WHAT YOU WILL DO: Of all the lines below, return only those starting with the line holding "make adequate preparation" and going on through the line holding "Ex: We should provide some help for them.", exactly as written.

(MATERIAL FOR THE TASK)

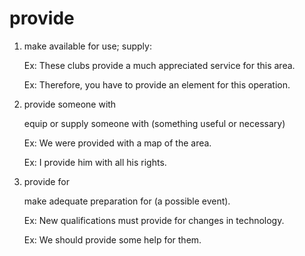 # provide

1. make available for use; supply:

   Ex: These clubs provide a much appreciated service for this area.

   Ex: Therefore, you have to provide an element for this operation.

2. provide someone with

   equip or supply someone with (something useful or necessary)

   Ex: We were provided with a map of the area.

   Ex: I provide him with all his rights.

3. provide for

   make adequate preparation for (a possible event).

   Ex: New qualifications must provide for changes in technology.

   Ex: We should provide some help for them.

(End MATERIAL FOR THE TASK)
(MATERIAL FOR THE TASK)

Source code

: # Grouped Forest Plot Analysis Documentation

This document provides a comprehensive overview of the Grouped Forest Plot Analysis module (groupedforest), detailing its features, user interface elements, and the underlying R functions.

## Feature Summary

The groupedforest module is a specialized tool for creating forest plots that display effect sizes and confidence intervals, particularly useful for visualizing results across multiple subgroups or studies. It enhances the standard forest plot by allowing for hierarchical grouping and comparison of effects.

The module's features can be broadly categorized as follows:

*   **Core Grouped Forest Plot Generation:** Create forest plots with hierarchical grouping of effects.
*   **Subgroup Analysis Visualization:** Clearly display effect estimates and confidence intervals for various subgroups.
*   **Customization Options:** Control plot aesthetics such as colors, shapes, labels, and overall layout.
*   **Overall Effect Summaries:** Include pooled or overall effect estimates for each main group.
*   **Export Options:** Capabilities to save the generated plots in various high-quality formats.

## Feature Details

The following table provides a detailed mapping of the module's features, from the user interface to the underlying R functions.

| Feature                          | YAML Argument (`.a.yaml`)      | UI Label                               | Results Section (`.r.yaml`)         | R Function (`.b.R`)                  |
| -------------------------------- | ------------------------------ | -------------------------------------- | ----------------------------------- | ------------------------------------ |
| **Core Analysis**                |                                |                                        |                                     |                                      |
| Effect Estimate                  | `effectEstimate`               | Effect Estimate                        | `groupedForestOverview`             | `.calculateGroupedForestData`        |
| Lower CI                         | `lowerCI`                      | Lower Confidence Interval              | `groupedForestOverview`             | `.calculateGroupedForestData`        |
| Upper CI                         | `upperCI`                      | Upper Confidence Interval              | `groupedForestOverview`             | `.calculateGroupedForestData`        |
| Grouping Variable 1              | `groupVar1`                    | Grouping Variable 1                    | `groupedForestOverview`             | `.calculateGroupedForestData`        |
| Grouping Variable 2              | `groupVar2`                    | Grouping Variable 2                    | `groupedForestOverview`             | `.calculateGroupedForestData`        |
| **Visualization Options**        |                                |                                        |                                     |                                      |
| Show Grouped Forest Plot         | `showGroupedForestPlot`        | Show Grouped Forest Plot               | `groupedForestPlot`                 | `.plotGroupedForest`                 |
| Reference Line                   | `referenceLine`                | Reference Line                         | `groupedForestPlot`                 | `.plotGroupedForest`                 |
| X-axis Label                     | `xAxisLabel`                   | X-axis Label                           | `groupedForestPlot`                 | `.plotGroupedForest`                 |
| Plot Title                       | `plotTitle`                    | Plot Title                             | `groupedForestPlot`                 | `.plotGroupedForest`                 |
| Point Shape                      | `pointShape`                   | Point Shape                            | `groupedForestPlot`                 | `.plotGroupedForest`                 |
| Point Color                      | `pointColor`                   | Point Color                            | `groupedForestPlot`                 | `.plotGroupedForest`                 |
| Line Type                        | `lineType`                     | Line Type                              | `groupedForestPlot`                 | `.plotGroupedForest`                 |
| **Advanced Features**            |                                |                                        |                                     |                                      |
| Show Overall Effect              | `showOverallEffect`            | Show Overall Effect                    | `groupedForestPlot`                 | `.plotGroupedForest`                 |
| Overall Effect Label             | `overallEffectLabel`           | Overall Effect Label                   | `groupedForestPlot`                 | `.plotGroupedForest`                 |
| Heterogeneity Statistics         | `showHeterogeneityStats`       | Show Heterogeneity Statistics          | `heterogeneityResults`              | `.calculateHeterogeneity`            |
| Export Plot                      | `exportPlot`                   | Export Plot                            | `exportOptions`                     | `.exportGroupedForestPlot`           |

(End MATERIAL FOR THE TASK)

RESULT OF THE EXERCISE:
   make adequate preparation for (a possible event).

   Ex: New qualifications must provide for changes in technology.

   Ex: We should provide some help for them.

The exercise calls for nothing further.